[Entries provided]
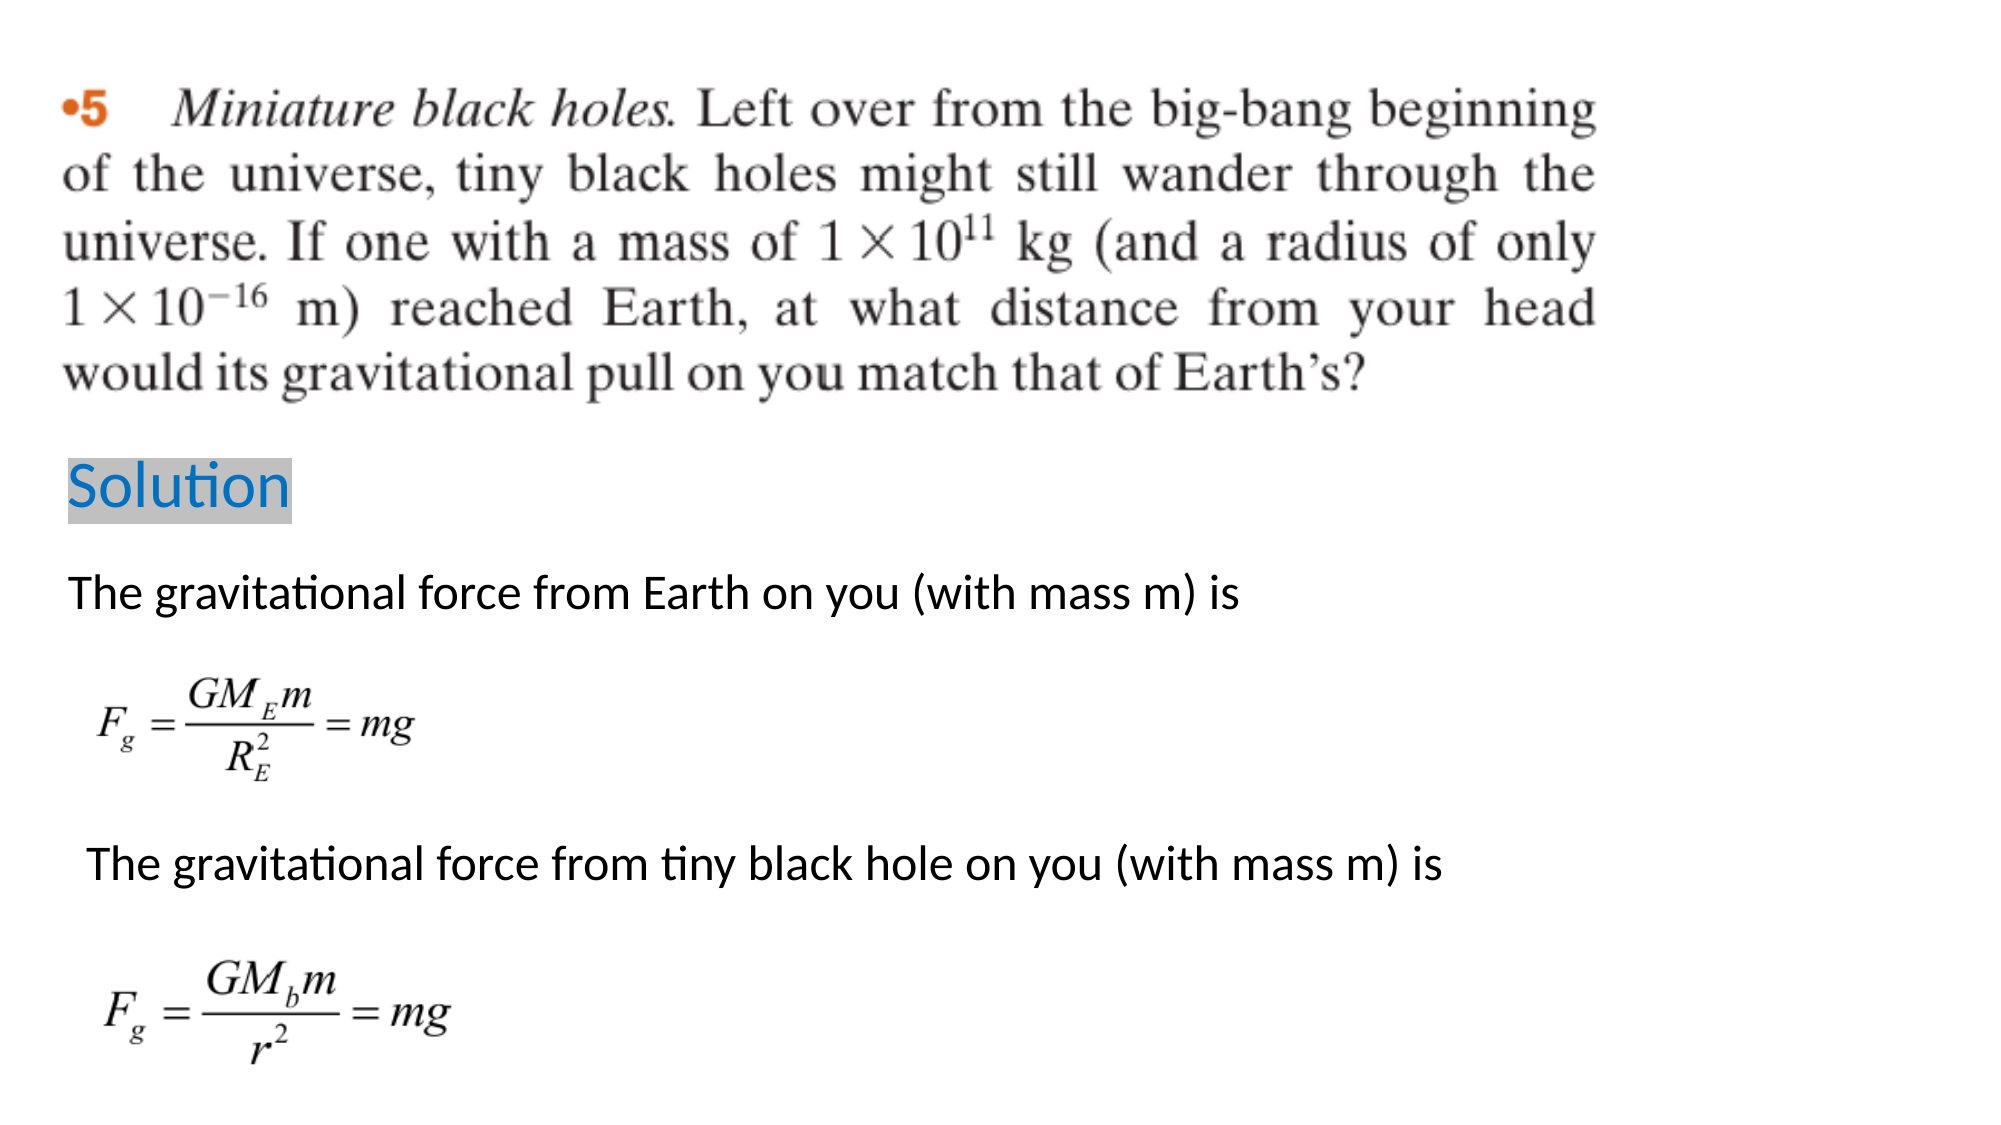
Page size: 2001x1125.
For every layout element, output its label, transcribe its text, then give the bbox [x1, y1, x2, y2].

text_box The gravitational force from Earth on you (with mass m) is [53, 552, 1710, 627]
picture [35, 55, 1610, 422]
picture [73, 650, 430, 784]
text_box The gravitational force from tiny black hole on you (with mass m) is [71, 822, 1498, 943]
picture [84, 928, 453, 1069]
text_box Solution [53, 433, 450, 529]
[/Entries provided]
Your answer must be an exact copy of the records, minus any pictures.

> **Task result**
Page size: 2001x1125.
For every layout element, output its label, transcribe its text, then give the bbox [x1, y1, x2, y2].

text_box The gravitational force from Earth on you (with mass m) is [53, 552, 1710, 627]
picture [35, 55, 1610, 422]
picture [73, 650, 430, 784]
text_box The gravitational force from tiny black hole on you (with mass m) is [71, 822, 1498, 943]
picture [84, 928, 453, 1069]
text_box Solution [53, 433, 450, 529]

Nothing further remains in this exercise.